TEXTE ÉTUDIÉ –
Paul-André Proulx

Littérature Québecoises

Beauchemin, Jean-François

Le Petit Pont de la Louve. Éd. Québec Amérique, 2002, 113 p.

La Fillette aux oreilles décollées

Beaucoup d'écrivains impliquent des enfants dans leurs romans. Ça devient agaçant quand les jeunes héros ont des raisonnements aussi articulés que ceux des philosophes. Jean Piaget, qui a bien analysé le jugement et le raisonnement chez l'enfant, montre que ce dernier se sert de mécanismes afférents à son groupe d'âge.

CONSIGNE 1 – Selon la critique du Petit Pont de la Louve, qui a analysé le jugement et le raisonnement chez l'enfant ?
CONSIGNE 2 – Reprenez la critique du Petit Pont de la Louve à la suite de sa dernière phrase et poursuivez-la.

DONNÉES CI-DESSOUS –

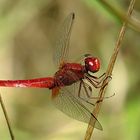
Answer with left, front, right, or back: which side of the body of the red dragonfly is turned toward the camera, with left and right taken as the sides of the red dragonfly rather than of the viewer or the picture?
right
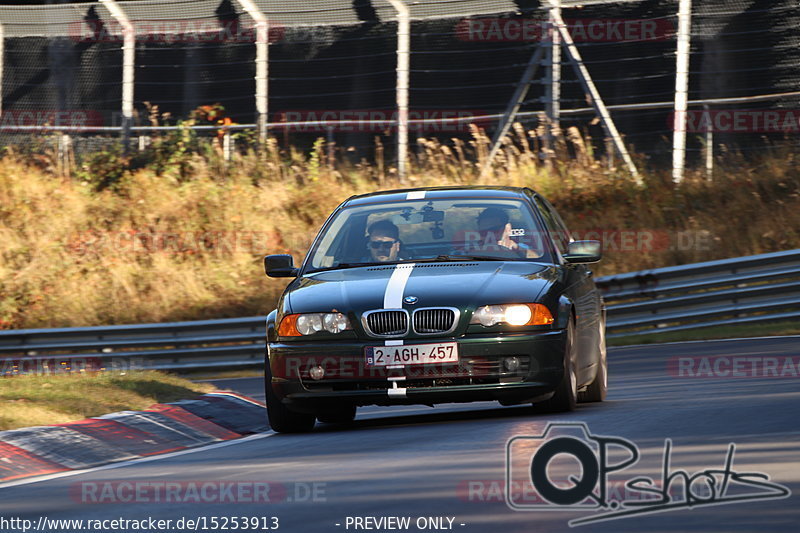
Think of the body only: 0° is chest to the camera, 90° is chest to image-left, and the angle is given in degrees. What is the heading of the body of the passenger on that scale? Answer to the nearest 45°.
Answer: approximately 0°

RÉPONSE 1 – Jean Piaget.

RÉPONSE 2 –
Jean-François Beauchemin est un auteur montréalais qui s'est attaché particulièrement au monde de l'enfance. Dans ses œuvres précédentes composant une trilogie, il a évoqué le destin d'orphelins en quête de famille. Dans son dernier roman, il évoque les angoisses d'une fillette, provoquées par ses grandes oreilles décollées. Cette enfant de six ans refuse sa différence. Les poils de carotte, les lunettes épaisses comme des fonds de bouteille, les dents de castor, les éphélides, les angiomes sont autant d'éléments qui empoisonnent leur existence. Et à cet âge, correspondre à la norme est primordial pour l'estime de soi. Cette expression galvaudée rappelle tout de même la nécessité d'éviter les causes des attitudes destructrices.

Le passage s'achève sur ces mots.